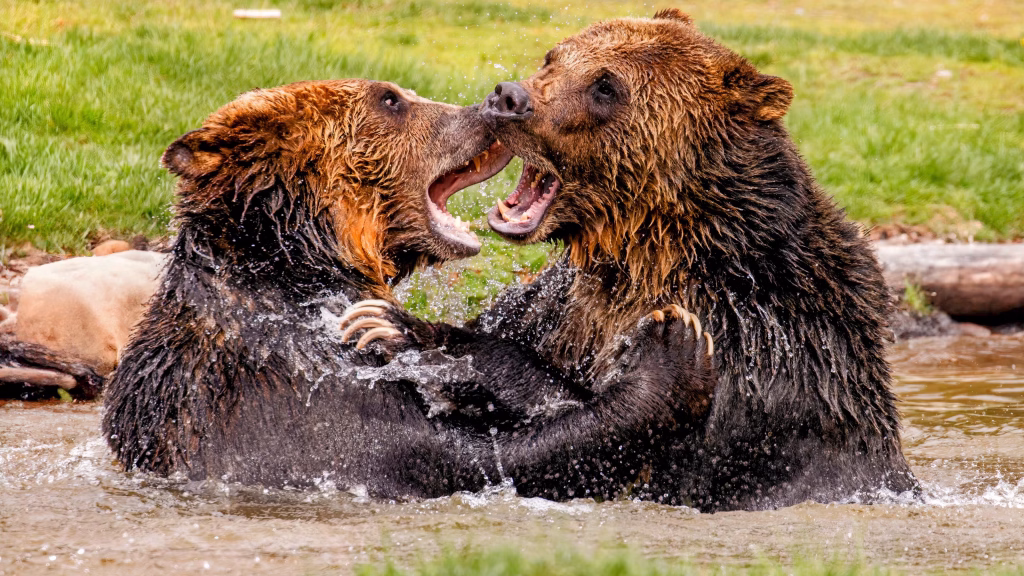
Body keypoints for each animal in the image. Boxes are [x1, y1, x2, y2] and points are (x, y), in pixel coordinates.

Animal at [101, 79, 718, 501]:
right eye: (391, 98)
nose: (492, 103)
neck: (297, 270)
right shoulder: (298, 403)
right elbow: (492, 459)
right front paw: (673, 350)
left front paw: (403, 329)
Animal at [353, 10, 918, 511]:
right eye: (553, 55)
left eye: (606, 87)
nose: (508, 98)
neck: (652, 255)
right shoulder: (564, 306)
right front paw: (399, 326)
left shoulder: (763, 350)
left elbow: (607, 438)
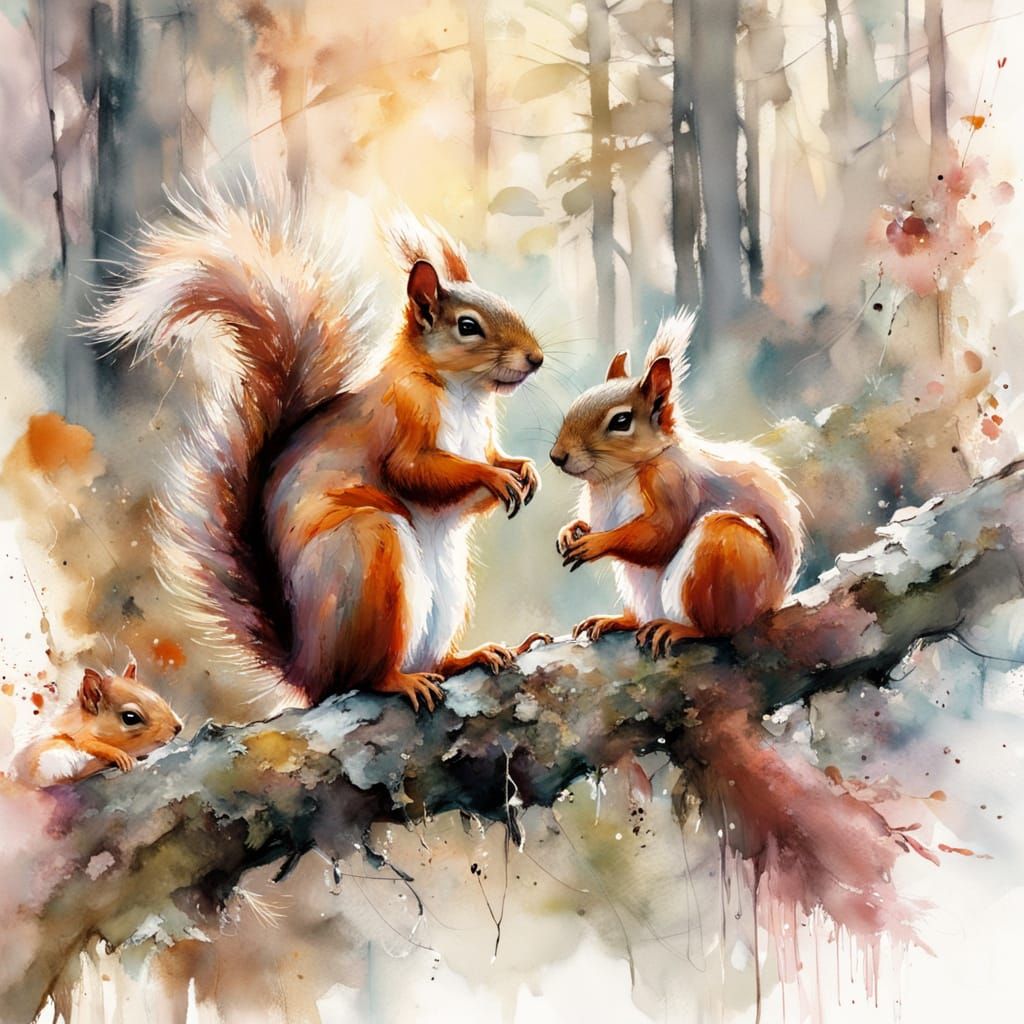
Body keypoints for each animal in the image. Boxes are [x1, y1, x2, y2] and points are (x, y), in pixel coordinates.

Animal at [12, 662, 183, 787]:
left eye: (156, 695)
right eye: (130, 717)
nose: (178, 727)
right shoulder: (76, 739)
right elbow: (90, 744)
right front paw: (120, 755)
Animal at [93, 191, 546, 713]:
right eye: (468, 327)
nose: (536, 358)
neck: (465, 393)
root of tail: (306, 670)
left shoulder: (482, 438)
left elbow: (488, 464)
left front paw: (522, 469)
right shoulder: (401, 425)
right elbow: (417, 474)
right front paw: (495, 477)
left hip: (448, 589)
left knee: (434, 657)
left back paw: (469, 656)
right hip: (370, 555)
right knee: (365, 675)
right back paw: (399, 680)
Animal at [550, 312, 803, 656]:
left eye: (621, 421)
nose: (556, 456)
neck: (616, 477)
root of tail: (770, 604)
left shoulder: (671, 483)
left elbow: (661, 534)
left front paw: (597, 543)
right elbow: (591, 524)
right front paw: (570, 530)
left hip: (722, 555)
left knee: (714, 629)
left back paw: (680, 628)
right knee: (638, 616)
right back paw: (616, 619)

• **TASK REQUIREMENTS**: Where the line containing "left back paw: (469, 656)" appears in the records above, begin copying and continue through the last line; copy each line exactly and include no others.

• **RESPONSE TO THIS TASK**:
left back paw: (469, 656)
right hip: (370, 555)
right knee: (365, 675)
right back paw: (399, 680)
Animal at [550, 312, 803, 656]:
left eye: (621, 421)
nose: (556, 456)
neck: (616, 477)
root of tail: (770, 604)
left shoulder: (671, 483)
left elbow: (661, 534)
left front paw: (597, 543)
right elbow: (591, 524)
right front paw: (570, 530)
left hip: (722, 555)
left knee: (714, 629)
left back paw: (680, 628)
right knee: (638, 616)
right back paw: (616, 619)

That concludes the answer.